Never thought i would actually write about character encoding in Ruby1.9, it never interests me as long i can get my code to work doing whatever i need to do. Lately, I have been running into corners for a few time like when you need to parse a large amount of xml feed without knowing it's character encoding. I keep asking myself why should i even bother, but the fact is
You can't trust anyone to encode their files properly, I actually ran into cases like a xml file tells you (ContentType UTF8) and the feed itself is actually encoded in UTF16-LE
One of a very nice Ruby 1.9 feature is encoding aware character string, It includes many good stuff features such as M17N, character encoding conversion and detection (*limited).
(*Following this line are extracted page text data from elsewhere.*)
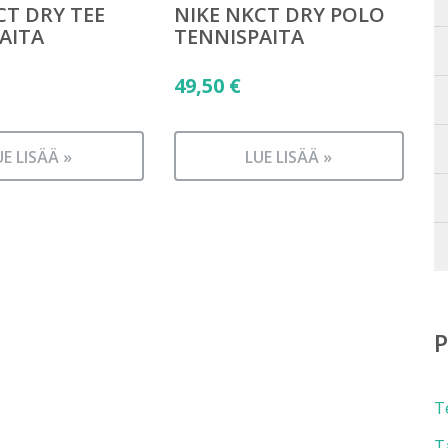
CT DRY TEE
NIKE NKCT DRY POLO
AITA
TENNISPAITA
49,50
€
UE LISÄÄ »
LUE LISÄÄ »
T
T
I have learn more about Ruby 1.9 and how character encoding works and i recommend to go through James Edwards II's series of posts about character encoding.
This is a error (and other similar ones) which ruby just came up on you, either you aren't doing things properly or the library you are doing aren't in a great shape.
incompatible character encodings: ASCII-8 BIT and UTF-8
Most of the time things are good and peaceful, and there are time things are dreadful, but easily fixable.
Set your source file encoding
# encoding: utf-8
Make sure your Regex are Unicode friendly
/#{some_patter}/u
Encoding fail
There are some cases ruby's character detection (limited) failed to get correct file encoding, Well okay, I open file with correct encoding
File.open(file_path, 'r:utf-8')
Again what about the time Ruby's encoding detection fails and where you have no knowledge about the external file (again think external feeds).
Then you are simply out of luck.
How about character encoding libraries ?
I came a cross rCharDet gem, It is a port of python's UniversalDetector and which is also a port of Mozilla Charset Detectors which is a library taken intelligent and uses statistical approach to detect the correct encoding.
Sounds good and scientific but then i find out,
It is not Ruby 1.9 compatible
How about i fix it?
when I tried to fixed rCharDet, It looks and smells like python code and yet again.
something epic fails about "encoding: ASCII-8 BIT" i couldn't remember.
Ruby fails because it doesn't know the encoding of input string, and isn't that exactly why i am use this library to start with (hair pulling)
I start to realize
there are cases where you HAVE to work with unknown encoding (just don't know) and that is precisely the reason this non-standard encoding ASCII-8BIT is invented.
Give me back to good old byte stream.
if "1.9".respond_to?(:encoding)
source.encode!('ASCII-8BIT')
end
Fortunately, I have successfully ported rCharDet to Ruby 1.9 and residing on my github account, it's also how i fixed the issues when i port my h2o-template to ruby, it's also how Rails core team fixed this in ActionView erb template.
So please Rack can you do the same (just accept the ASCII-8BIT patch) and my app can run again, because these Chinese characters(華人醫學) in the URL aren't letting me to go to sleep tonight.